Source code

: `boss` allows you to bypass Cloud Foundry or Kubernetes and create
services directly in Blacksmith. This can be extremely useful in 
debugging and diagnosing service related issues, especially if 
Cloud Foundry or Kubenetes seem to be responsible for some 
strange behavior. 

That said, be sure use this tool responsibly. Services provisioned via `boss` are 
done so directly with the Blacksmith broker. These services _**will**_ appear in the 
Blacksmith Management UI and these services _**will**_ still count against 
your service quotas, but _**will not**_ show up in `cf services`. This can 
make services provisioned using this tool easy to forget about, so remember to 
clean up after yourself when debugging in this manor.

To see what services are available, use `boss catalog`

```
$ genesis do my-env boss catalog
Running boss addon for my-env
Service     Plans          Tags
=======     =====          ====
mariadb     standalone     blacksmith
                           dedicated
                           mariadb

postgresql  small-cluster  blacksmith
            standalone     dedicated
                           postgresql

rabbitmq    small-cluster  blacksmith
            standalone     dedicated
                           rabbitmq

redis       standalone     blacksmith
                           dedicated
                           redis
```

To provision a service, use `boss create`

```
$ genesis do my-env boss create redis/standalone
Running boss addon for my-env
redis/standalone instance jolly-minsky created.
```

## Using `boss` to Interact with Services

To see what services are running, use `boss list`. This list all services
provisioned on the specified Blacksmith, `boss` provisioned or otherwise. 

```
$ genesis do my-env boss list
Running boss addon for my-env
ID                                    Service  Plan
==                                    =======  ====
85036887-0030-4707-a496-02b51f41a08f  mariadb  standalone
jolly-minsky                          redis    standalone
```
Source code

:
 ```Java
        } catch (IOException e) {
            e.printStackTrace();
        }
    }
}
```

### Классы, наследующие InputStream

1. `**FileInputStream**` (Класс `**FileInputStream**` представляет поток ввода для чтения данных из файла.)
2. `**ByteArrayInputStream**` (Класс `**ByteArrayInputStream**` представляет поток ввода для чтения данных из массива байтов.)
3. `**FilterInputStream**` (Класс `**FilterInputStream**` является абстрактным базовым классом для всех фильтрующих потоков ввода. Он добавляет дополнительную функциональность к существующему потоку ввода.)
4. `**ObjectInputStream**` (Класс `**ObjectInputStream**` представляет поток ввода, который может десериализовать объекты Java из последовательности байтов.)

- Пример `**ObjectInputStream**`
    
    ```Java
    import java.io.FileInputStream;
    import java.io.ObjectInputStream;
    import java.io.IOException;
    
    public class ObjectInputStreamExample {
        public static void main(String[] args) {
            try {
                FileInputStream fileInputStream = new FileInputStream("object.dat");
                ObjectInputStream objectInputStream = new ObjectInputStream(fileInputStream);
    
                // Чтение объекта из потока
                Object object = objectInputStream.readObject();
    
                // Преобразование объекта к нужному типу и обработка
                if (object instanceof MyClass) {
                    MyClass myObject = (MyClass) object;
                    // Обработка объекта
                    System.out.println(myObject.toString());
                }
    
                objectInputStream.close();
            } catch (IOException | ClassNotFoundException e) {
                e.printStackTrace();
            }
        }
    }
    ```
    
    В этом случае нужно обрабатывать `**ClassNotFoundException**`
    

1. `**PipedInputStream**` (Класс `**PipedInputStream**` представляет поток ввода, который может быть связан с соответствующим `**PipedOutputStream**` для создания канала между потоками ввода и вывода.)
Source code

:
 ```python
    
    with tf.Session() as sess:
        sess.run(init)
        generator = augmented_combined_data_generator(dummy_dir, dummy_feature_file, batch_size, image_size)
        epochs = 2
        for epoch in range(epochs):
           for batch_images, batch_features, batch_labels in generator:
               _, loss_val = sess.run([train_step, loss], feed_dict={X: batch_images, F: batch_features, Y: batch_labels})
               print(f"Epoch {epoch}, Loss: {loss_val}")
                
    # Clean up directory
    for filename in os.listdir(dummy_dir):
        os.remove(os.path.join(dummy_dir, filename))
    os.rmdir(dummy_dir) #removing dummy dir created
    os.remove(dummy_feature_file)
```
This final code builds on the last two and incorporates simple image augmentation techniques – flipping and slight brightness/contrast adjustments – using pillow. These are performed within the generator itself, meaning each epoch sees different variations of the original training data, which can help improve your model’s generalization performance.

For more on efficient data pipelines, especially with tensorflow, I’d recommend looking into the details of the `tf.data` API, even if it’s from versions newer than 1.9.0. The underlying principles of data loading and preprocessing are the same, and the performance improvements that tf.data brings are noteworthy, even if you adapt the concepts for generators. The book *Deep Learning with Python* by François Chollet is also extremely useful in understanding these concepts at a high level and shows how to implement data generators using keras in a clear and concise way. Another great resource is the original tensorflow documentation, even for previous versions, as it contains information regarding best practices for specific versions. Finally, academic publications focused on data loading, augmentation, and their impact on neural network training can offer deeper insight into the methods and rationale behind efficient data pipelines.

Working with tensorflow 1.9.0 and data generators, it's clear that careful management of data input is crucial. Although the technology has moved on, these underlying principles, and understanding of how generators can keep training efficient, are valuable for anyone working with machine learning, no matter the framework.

++++

> _Task instructions_: Everything from the first line of the material through the line containing "strange behavior." is to be printed exactly; lines after that are to be left out.

> _Solution for this problem_:
Source code

: `boss` allows you to bypass Cloud Foundry or Kubernetes and create
services directly in Blacksmith. This can be extremely useful in 
debugging and diagnosing service related issues, especially if 
Cloud Foundry or Kubenetes seem to be responsible for some 
strange behavior. 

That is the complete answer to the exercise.